Print out each entry below in full, exactly as given, excluding pictures.
*** Record extracts
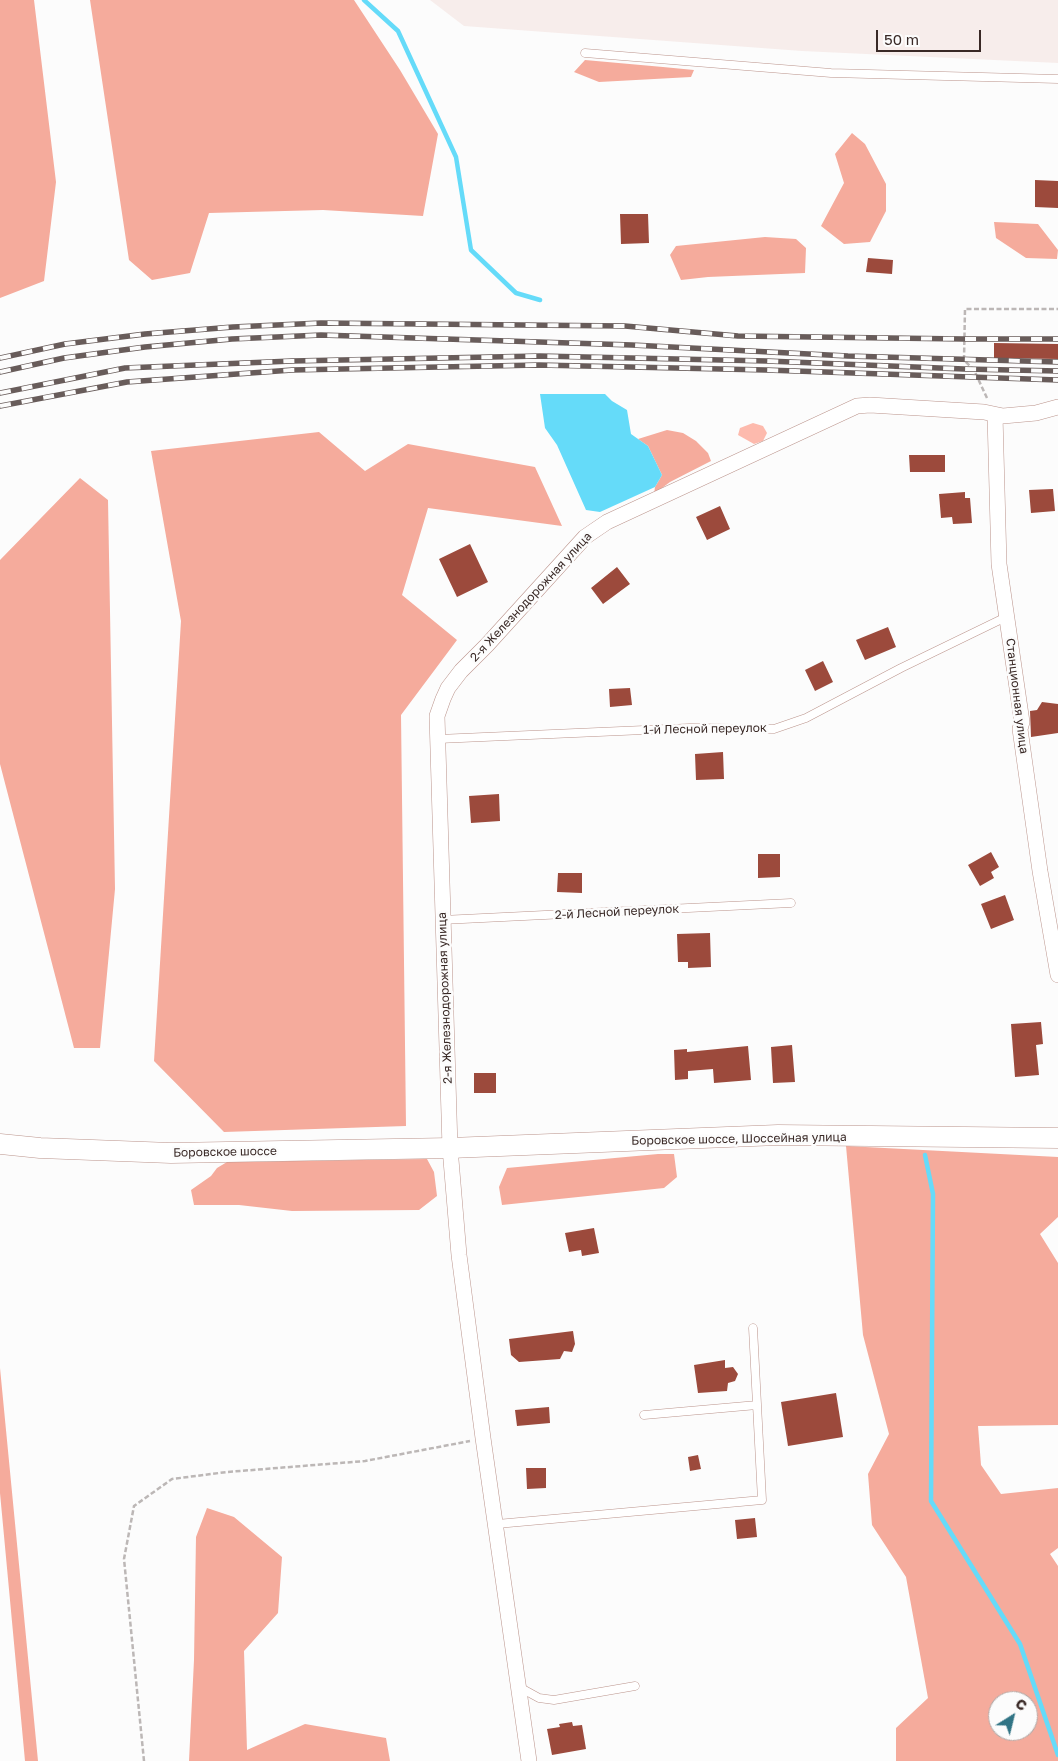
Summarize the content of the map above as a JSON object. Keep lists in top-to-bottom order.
{
  "streets": {
    "main road": ["Боровское шоссе, Шоссейная улица", "Боровское шоссе"],
    "street": ["2-я Железнодорожная улица", "Станционная улица"],
    "lane": ["1-й Лесной переулок", "2-й Лесной переулок"]
  },
  "crossings": [
    ["2-я Железнодорожная улица", "Станционная улица"],
    ["2-я Железнодорожная улица", "1-й Лесной переулок"],
    ["2-я Железнодорожная улица", "2-й Лесной переулок"],
    ["2-я Железнодорожная улица", "Боровское шоссе, Шоссейная улица"],
    ["2-я Железнодорожная улица", "Боровское шоссе"],
    ["Станционная улица", "1-й Лесной переулок"],
    ["Боровское шоссе, Шоссейная улица", "Боровское шоссе"]
  ],
  "scale_bar": "50 m",
  "north": "top right"
}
******
[Answer area]:
Summarize the content of the map above as a JSON object. Keep lists in top-to-bottom order.
{
  "streets": {
    "main road": ["Боровское шоссе, Шоссейная улица", "Боровское шоссе"],
    "street": ["2-я Железнодорожная улица", "Станционная улица"],
    "lane": ["1-й Лесной переулок", "2-й Лесной переулок"]
  },
  "crossings": [
    ["2-я Железнодорожная улица", "Станционная улица"],
    ["2-я Железнодорожная улица", "1-й Лесной переулок"],
    ["2-я Железнодорожная улица", "2-й Лесной переулок"],
    ["2-я Железнодорожная улица", "Боровское шоссе, Шоссейная улица"],
    ["2-я Железнодорожная улица", "Боровское шоссе"],
    ["Станционная улица", "1-й Лесной переулок"],
    ["Боровское шоссе, Шоссейная улица", "Боровское шоссе"]
  ],
  "scale_bar": "50 m",
  "north": "top right"
}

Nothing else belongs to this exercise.